―――デュランダル、作戦開始
―――月近宙
『イバラ、聞こえるか!』
俺がそう言うと、イバラの元へ声が届いたらしくイバラの表情が少し動いた。
「聞こえるわよ!ちょっとスバル、どうするのよこれ!何が起きたのよ!」
イバラが焦ったようにそう怒鳴った。エイジの様子に相当驚いているらしい。イバラがここまで焦っているのは珍しかった。俺はそんなイバラの声に答える。

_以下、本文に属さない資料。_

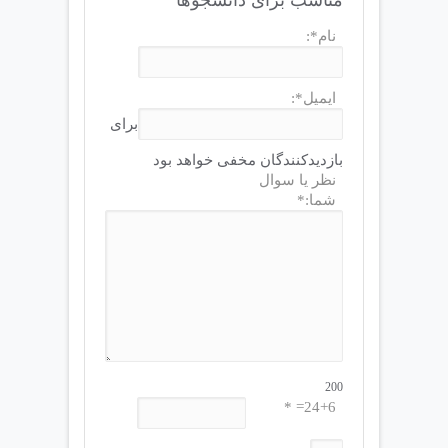
نام*:
ایمیل*:
برای
بازدیدکنندگان مخفی خواهد بود
نظر یا سوال
شما:*
200
24+6= *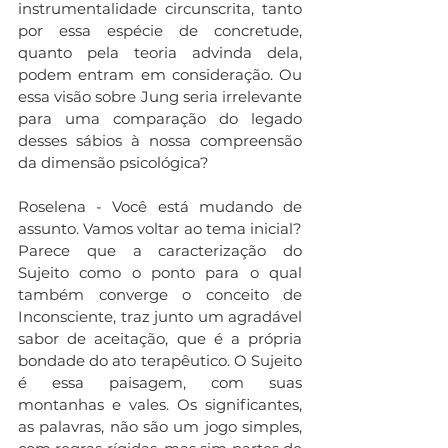
instrumentalidade circunscrita, tanto 
por essa espécie de concretude, 
quanto pela teoria advinda dela, 
podem entram em consideração. Ou 
essa visão sobre Jung seria irrelevante 
para uma comparação do legado 
desses sábios à nossa compreensão 
da dimensão psicológica?
Roselena - Você está mudando de 
assunto. Vamos voltar ao tema inicial? 
Parece que a caracterização do 
Sujeito como o ponto para o qual 
também converge o conceito de 
Inconsciente, traz junto um agradável 
sabor de aceitação, que é a própria 
bondade do ato terapêutico. O Sujeito 
é essa paisagem, com suas 
montanhas e vales. Os significantes, 
as palavras, não são um jogo simples,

『恐らくだが、あのエイジの口走った言動からするに、エイジは親を殺したギアを見つけて暴走しているんだろう。エイジは昔家族を殺されてるからな。詳しくは聞いたことないが、あいつが何か思い詰めていたことは前から気づいていた。だからこれは、今回エイジをPGに乗せた俺のミスだ。すまない』
「だからエイジあんなこと言って……。全く、なんていうミスしてるのよ、スバル。こっちはすごい迷惑よ。……だからこのミスを切り抜ける策も当然用意したんでしょうね?」
イバラがこちらをまっすぐ向いて、真剣な眼差しを向けた。それは言動にそぐわず、こちらを信頼しきった目だった。そんなイバラを見て、俺は少し口角を上げた。頭を小突いて、イバラの方をまっすぐと向く。
『あぁ、安心しろ、当然だ。勝算は、まだある』
俺がそう言うと、イバラが少し微笑んだ。
「でしょうね。失敗したらただじゃおかないわ。で?作戦は」
『とりあえず、イバラはこのままエイジのサポートを頼む』
俺がそう言うと、少しイバラが眉を顰めた。
「サポート?作戦はそれだけ?」
俺はそれを聞いて、力強く頷く。
『あぁ、イバラの作戦内容はそれだけだ。エイジのことを頼む。大丈夫だ、俺を信じろ』
俺がそう言うと、イバラも自身に満ちた顔で返事をした。
「了解。任せといて」
そう言ってイバラが力強く操縦桿を握った。